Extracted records
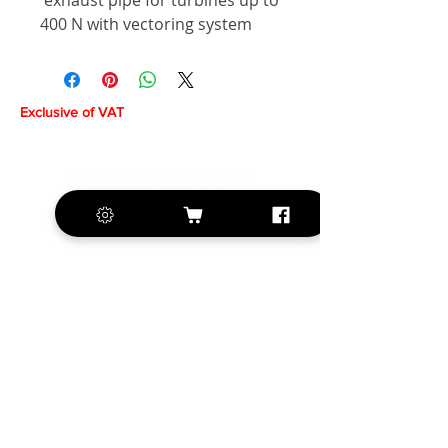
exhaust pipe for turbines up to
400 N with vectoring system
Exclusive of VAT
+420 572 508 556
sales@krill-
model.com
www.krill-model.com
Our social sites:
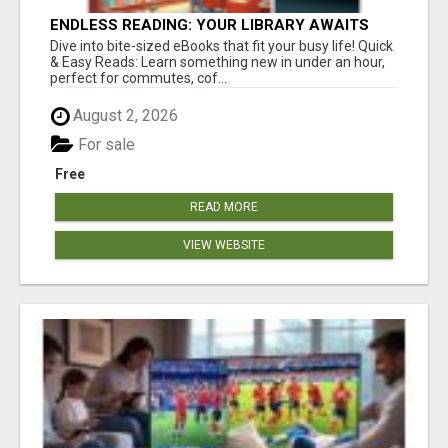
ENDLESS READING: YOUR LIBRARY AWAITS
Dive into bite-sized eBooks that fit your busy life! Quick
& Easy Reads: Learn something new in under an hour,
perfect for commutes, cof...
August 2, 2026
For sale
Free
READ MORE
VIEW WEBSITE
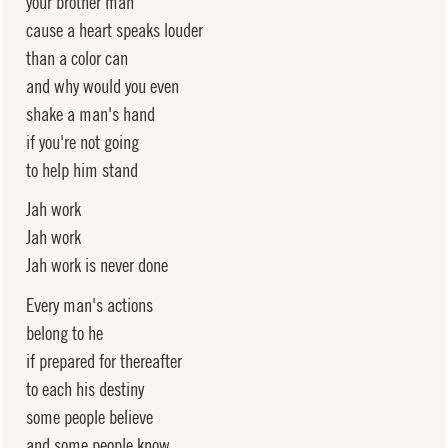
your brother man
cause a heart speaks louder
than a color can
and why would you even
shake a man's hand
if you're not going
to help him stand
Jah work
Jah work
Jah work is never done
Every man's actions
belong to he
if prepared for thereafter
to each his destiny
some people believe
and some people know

==

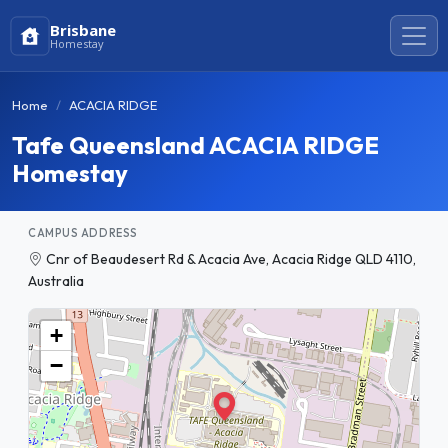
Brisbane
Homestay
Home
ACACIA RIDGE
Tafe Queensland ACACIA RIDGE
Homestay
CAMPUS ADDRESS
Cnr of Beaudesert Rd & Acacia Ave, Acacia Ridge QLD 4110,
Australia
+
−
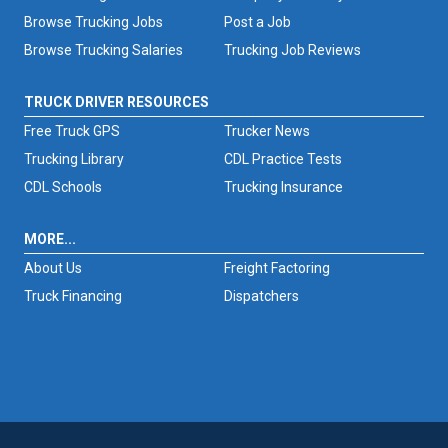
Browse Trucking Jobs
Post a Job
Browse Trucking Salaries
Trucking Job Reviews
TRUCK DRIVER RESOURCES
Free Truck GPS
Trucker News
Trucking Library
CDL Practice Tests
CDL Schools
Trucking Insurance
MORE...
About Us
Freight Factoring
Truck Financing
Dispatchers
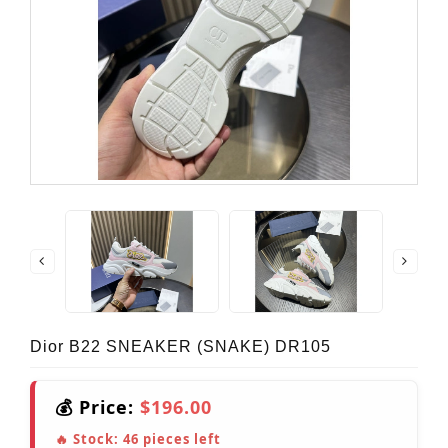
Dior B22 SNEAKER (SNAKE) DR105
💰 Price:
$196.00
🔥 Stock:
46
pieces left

■ WHAT YOU HAVE TO DO
Copy the data from the line with "Browse Trucking Jobs" to the line with "pieces left", both included, word for word. Leave the pictures out.

■ TASK OUTPUT
Browse Trucking Jobs
Post a Job
Browse Trucking Salaries
Trucking Job Reviews
TRUCK DRIVER RESOURCES
Free Truck GPS
Trucker News
Trucking Library
CDL Practice Tests
CDL Schools
Trucking Insurance
MORE...
About Us
Freight Factoring
Truck Financing
Dispatchers
Dior B22 SNEAKER (SNAKE) DR105
💰 Price:
$196.00
🔥 Stock:
46
pieces left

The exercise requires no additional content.